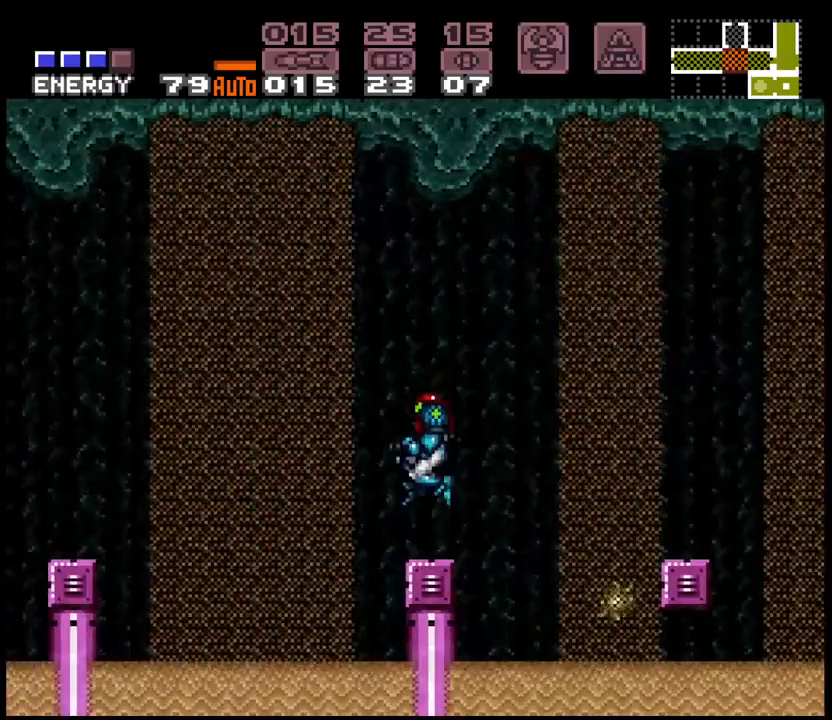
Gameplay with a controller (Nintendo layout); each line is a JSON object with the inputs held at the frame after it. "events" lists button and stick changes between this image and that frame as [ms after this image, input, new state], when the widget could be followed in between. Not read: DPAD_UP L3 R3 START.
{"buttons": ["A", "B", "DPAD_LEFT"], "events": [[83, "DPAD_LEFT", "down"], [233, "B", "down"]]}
————————
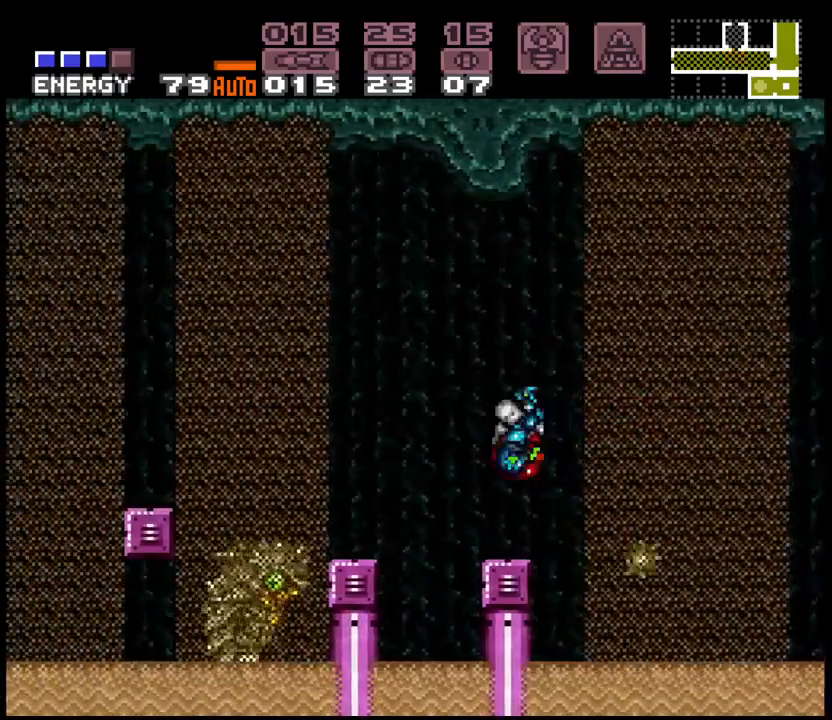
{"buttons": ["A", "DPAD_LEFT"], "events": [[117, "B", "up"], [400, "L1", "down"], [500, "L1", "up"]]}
————————
## What the exercise asks
Where the string "down" occurs in a line of the listing, copy the line.

## Answer below
{"buttons": ["A", "B", "DPAD_LEFT"], "events": [[83, "DPAD_LEFT", "down"], [233, "B", "down"]]}
{"buttons": ["A", "DPAD_LEFT"], "events": [[117, "B", "up"], [400, "L1", "down"], [500, "L1", "up"]]}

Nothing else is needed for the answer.